Gut dysbiosis, a hallmark of patients with IBD, can result in both local and systemic inflammation, thereby potentially increasing the risk of cardiovascular disease (CVD) in the IBD population. Micronutrient deficiencies, anemia, and sarcopenia independently increase the risk of CVD and are frequent comorbidities of patients with IBD. IBD is a chronic inflammatory condition with significant and underrecognized cardiovascular complications. Patients with IBD frequently develop coronary artery disease (CAD) in the absence of traditional risk factors such as obesity and smoking and experience an earlier onset of CVD compared to the general population. Moreover, IBD has been associated with increased risks of arrhythmia, myocarditis, pericarditis, heart failure, and venous thromboembolism. Nontraditional risk factors related to IBD, including disease activity, prolonged disease duration, and cardiovascular risks associated with certain IBD medications, significantly contribute to the increased risk of CVD. While additional prospective research is required to fully elucidate the mechanisms driving CVD in IBD patients, current evidence suggests that minimizing disease activity, optimizing nutritional status, addressing gut dysbiosis, and mitigating the traditional risk factors could significantly reduce the burden of CVD in the IBD population. As our understanding of the link between IBD and cardiovascular disease grows, healthcare providers must closely monitor cardiovascular health and risk factors in patients with IBD, particularly during flares, active disease, and hospitalizations.

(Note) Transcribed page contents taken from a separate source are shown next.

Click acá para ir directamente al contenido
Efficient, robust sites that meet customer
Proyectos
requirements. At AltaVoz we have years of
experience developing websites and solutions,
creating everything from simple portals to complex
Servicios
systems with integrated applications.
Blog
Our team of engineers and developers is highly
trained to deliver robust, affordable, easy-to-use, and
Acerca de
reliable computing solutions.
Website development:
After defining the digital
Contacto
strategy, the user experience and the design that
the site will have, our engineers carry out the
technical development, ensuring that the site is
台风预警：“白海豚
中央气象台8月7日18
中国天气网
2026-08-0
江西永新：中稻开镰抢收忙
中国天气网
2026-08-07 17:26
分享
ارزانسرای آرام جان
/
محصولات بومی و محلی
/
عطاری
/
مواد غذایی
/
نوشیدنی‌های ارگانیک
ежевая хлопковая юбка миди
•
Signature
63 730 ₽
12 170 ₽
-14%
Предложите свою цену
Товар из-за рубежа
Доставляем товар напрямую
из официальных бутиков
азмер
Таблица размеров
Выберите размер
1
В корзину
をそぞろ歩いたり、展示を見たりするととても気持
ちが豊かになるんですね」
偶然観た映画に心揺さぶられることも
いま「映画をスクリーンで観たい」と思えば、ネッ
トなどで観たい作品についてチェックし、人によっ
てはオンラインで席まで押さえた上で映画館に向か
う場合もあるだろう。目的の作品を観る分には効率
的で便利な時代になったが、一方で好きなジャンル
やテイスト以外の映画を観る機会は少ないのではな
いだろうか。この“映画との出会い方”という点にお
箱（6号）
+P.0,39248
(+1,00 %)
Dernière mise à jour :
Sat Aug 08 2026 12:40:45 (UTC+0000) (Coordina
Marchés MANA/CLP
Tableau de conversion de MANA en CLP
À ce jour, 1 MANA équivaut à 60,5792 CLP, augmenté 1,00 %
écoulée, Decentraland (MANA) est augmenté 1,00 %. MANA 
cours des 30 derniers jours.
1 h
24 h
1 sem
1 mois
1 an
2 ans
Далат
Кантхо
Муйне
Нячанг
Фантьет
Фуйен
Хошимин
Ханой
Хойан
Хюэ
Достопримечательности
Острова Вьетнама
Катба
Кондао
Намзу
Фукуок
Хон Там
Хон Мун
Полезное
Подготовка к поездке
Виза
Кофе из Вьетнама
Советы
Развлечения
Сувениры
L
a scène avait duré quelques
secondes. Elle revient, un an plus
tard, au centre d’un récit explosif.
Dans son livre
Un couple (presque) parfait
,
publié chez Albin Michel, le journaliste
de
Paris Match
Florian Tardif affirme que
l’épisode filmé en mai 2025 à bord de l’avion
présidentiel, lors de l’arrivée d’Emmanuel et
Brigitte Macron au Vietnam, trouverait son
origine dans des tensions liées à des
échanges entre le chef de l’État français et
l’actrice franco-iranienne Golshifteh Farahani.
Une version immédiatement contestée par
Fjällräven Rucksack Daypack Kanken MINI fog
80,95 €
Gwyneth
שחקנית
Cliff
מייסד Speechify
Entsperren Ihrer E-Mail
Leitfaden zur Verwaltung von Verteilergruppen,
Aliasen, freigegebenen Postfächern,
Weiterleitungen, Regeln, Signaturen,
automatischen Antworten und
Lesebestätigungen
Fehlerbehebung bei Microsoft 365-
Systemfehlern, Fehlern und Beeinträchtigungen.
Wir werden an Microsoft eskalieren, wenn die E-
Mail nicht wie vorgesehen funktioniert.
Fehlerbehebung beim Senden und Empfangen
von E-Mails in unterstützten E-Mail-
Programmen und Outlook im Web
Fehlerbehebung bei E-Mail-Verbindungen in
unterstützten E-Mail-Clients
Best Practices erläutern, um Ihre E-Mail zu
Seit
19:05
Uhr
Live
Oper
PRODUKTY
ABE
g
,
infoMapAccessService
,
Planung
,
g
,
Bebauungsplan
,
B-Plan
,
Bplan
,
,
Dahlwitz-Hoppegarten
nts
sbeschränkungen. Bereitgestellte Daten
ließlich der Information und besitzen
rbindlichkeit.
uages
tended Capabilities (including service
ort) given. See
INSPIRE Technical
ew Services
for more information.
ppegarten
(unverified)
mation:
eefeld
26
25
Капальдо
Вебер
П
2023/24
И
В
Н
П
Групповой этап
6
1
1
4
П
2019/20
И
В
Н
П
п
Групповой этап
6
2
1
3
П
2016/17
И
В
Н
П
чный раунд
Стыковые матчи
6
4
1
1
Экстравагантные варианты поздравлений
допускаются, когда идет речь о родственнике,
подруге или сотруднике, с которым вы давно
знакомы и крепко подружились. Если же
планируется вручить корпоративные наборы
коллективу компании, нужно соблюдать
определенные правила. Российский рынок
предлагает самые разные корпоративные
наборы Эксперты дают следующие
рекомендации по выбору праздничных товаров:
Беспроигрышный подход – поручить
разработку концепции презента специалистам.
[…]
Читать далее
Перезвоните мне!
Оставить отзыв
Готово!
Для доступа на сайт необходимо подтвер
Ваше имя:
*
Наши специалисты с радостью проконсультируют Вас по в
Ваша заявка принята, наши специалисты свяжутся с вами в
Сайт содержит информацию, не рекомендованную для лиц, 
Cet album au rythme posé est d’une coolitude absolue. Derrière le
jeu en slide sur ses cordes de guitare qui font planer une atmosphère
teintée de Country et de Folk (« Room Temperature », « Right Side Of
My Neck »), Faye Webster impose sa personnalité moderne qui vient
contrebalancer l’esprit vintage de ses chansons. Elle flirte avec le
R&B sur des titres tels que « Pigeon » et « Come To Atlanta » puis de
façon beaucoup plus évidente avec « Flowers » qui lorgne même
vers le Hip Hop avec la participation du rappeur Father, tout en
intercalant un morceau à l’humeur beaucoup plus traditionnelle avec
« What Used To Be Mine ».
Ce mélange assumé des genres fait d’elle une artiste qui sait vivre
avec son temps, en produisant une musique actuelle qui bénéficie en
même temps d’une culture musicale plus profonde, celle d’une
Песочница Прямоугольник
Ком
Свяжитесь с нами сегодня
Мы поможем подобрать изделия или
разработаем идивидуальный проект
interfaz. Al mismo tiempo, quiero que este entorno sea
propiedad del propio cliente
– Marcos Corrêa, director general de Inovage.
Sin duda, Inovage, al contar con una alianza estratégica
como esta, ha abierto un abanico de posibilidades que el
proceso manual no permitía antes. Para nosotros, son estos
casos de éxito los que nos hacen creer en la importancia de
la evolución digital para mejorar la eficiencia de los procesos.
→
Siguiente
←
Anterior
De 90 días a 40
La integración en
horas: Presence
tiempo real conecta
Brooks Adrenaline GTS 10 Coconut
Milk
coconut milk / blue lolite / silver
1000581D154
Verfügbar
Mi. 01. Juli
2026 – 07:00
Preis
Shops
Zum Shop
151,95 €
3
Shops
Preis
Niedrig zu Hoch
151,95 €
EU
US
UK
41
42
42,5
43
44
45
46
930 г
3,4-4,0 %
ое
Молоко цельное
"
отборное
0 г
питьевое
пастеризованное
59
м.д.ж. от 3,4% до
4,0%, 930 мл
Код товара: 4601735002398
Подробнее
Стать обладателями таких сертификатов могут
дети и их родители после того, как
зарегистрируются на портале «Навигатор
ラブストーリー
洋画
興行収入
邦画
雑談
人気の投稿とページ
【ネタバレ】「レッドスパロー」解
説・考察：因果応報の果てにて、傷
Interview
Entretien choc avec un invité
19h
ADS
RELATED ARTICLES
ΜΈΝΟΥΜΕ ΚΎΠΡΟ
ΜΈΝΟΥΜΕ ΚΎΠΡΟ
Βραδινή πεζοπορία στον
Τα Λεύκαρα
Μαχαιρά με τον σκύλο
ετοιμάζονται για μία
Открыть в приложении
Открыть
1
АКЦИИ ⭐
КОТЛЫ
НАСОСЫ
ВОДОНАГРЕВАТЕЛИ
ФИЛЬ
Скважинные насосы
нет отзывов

本综述旨在描述与炎症性肠病(IBD)相关的已知心血管(CV)表现以及驱动这些关联的潜在机制。
肠道菌群失调是IBD患者的一个标志,可导致局部和全身炎症,从而可能增加IBD人群患心血管疾病(CVD)的风险。微量营养素缺乏、贫血和肌肉减少症独立增加CVD风险,且是IBD患者常见的合并症。IBD是一种慢性炎症性疾病,伴有严重且未被充分认识的心血管并发症。IBD患者在没有肥胖和吸烟等传统风险因素的情况下经常发生冠状动脉疾病(CAD),并且与普通人群相比,CVD发病更早。此外,IBD与心律失常、心肌炎、心包炎、心力衰竭和静脉血栓栓塞风险增加有关。与IBD相关的非传统风险因素,包括疾病活动度、疾病持续时间延长以及某些IBD药物相关的心血管风险,显著增加了CVD风险。虽然需要更多前瞻性研究来充分阐明IBD患者发生CVD的机制,但目前的证据表明,尽量减少疾病活动度、优化营养状况、解决肠道菌群失调问题以及减轻传统风险因素,可显著减轻IBD人群的CVD负担。随着我们对IBD与心血管疾病之间联系的认识不断加深,医疗保健提供者必须密切监测IBD患者的心血管健康和风险因素,尤其是在病情发作、疾病活动期和住院期间。